L’or­ga­ni­sa­tion doit éven­tuel­le­ment être adap­tée, notam­ment en ren­for­çant la dif­fu­sion des meilleures pra­tiques. Une socié­té d’as­su­rance a ain­si trans­fé­ré la ges­tion des sinistres à un ser­vice cen­tra­li­sé pour libé­rer les forces com­mer­ciales de ses agences.

Piloter l’imprévisible : garder le contrôle et rester flexible

Pen­dant la crise, le pilo­tage est ren­du plus dif­fi­cile : faible visi­bi­li­té, incer­ti­tude accrue, mon­tée des risques. De nom­breuses entre­prises sont alors ten­tées d’a­ban­don­ner les démarches tra­di­tion­nelles de pla­ni­fi­ca­tion et de contrôle.

Pour­tant, il est encore plus cri­tique dans cette période d’an­ti­ci­per les évo­lu­tions du mar­ché et de réagir immé­dia­te­ment aux déci­sions des concur­rents et aux modi­fi­ca­tions de l’environnement.

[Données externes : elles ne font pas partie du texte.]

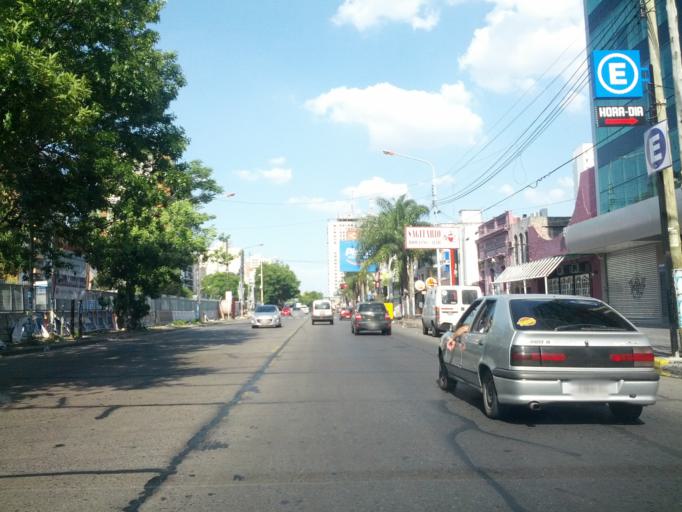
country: AR
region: Buenos Aires
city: San Justo
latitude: -34.6413
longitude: -58.5684
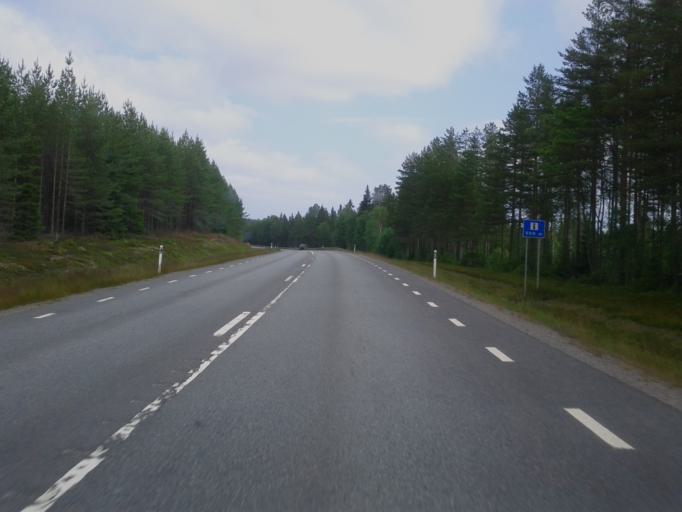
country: SE
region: Vaesterbotten
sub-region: Skelleftea Kommun
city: Burea
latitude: 64.3485
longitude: 21.2912
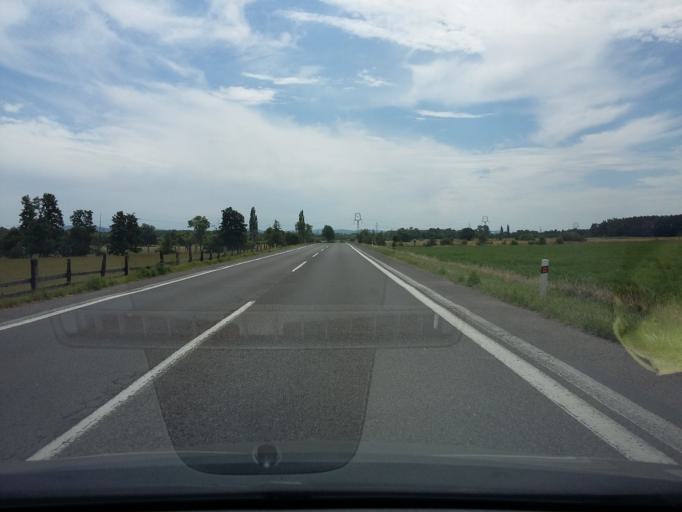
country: SK
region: Bratislavsky
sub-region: Okres Malacky
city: Malacky
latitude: 48.4905
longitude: 17.0089
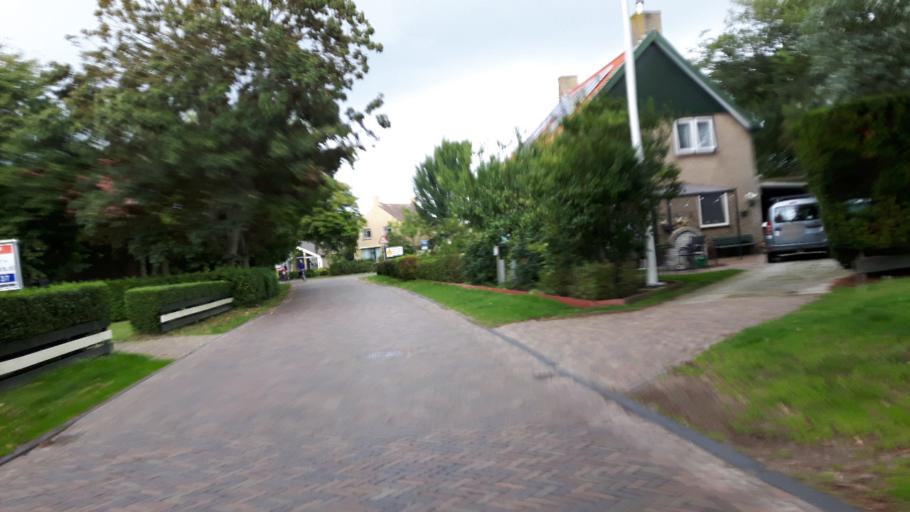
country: NL
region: Friesland
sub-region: Gemeente Ameland
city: Hollum
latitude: 53.4416
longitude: 5.6375
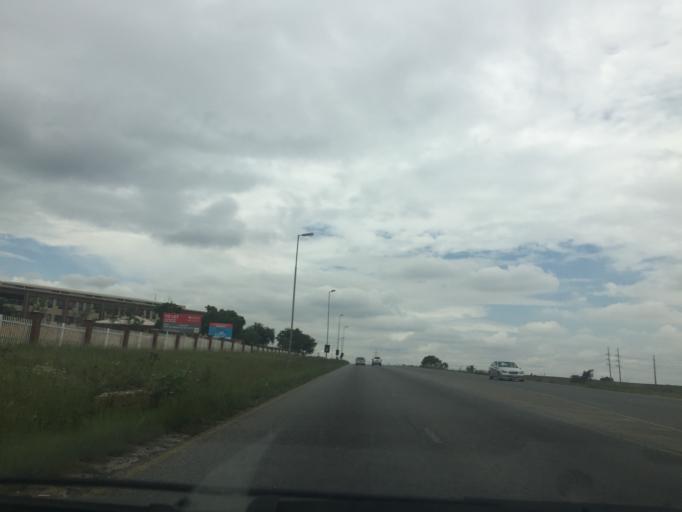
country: ZA
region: Gauteng
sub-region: City of Johannesburg Metropolitan Municipality
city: Midrand
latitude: -26.0097
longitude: 28.1330
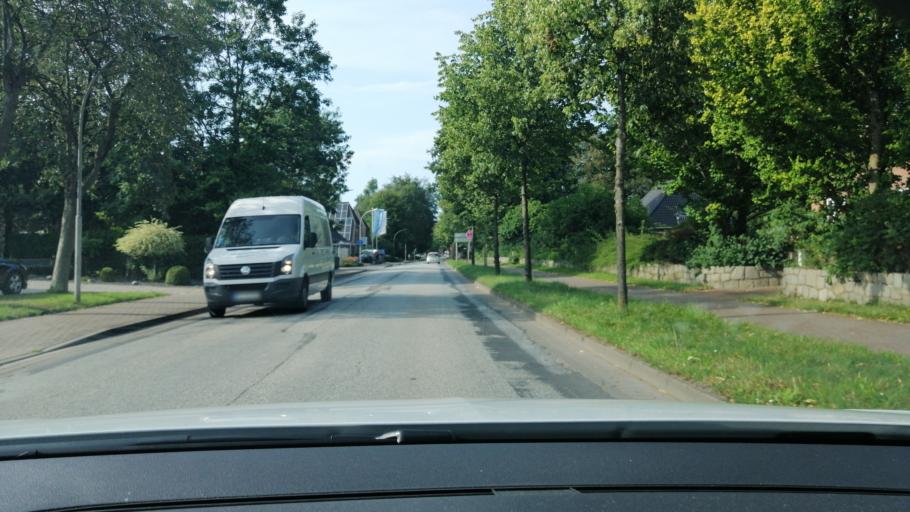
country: DE
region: Schleswig-Holstein
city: Leck
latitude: 54.7669
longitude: 8.9780
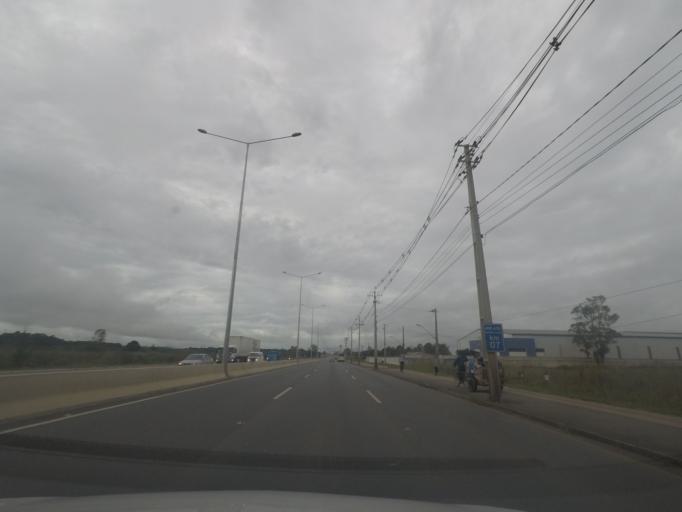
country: BR
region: Parana
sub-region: Pinhais
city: Pinhais
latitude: -25.4466
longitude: -49.1363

Pour satis­faire à cette exi­gence de maî­trise pré­cise et conti­nue des opé­ra­tions tout en évi­tant la lour­deur et la rigi­di­té des sys­tèmes de pilo­tage tra­di­tion­nels, il est néces­saire de trans­for­mer le sys­tème de pilo­tage admi­nis­tra­tif en sys­tème de pilo­tage opé­ra­tion­nel de la per­for­mance. Quelques prin­cipes fon­da­men­taux doivent être suivis :

  • main­te­nir un sys­tème de pla­ni­fi­ca­tion stra­té­gique et opé­ra­tion­nelle en aug­men­tant for­te­ment la fré­quence de revue des hypo­thèses stratégiques,
  • réunir fré­quem­ment le comi­té de direc­tion pour notam­ment rééva­luer les hypo­thèses stra­té­giques, les objec­tifs et les tactiques,
  • se foca­li­ser sur les leviers clés de per­for­mance opé­ra­tion­nelle, et notam­ment la ren­ta­bi­li­té et le cash,
  • sim­pli­fier le pro­ces­sus bud­gé­taire et éli­mi­ner les tâches à faible valeur ajoutée,
  • ren­for­cer les sys­tèmes de pro­grès conti­nu (bench­mar­king opé­ra­tion­nel, réso­lu­tion de problèmes…).

Conclusion

De nom­breuses actions peuvent être menées pour sor­tir vain­queur de la crise. Il faut accom­pa­gner les pro­grammes de réduc­tion de coûts et d’a­mé­lio­ra­tion du cash par des redé­ploie­ments stra­té­giques et des pro­jets de crois­sance. Le « patron de crise » doit recher­cher les actions qui auront un impact maxi­mal sur la per­for­mance de son entre­prise. Lorsque les nuages se dis­si­pe­ront, l’en­tre­prise gagnante aura sécu­ri­sé sa posi­tion… jus­qu’à la pro­chaine tempête !

1. Voir « Stra­te­gy Ana­ly­sis of the Walt Dis­ney Com­pa­ny », C. Kirk­man, Yale School of Mana­ge­ment. Plus tard, au début des années cin­quante, Dis­ney s’est diver­si­fié dans les parcs d’at­trac­tion alors en crise.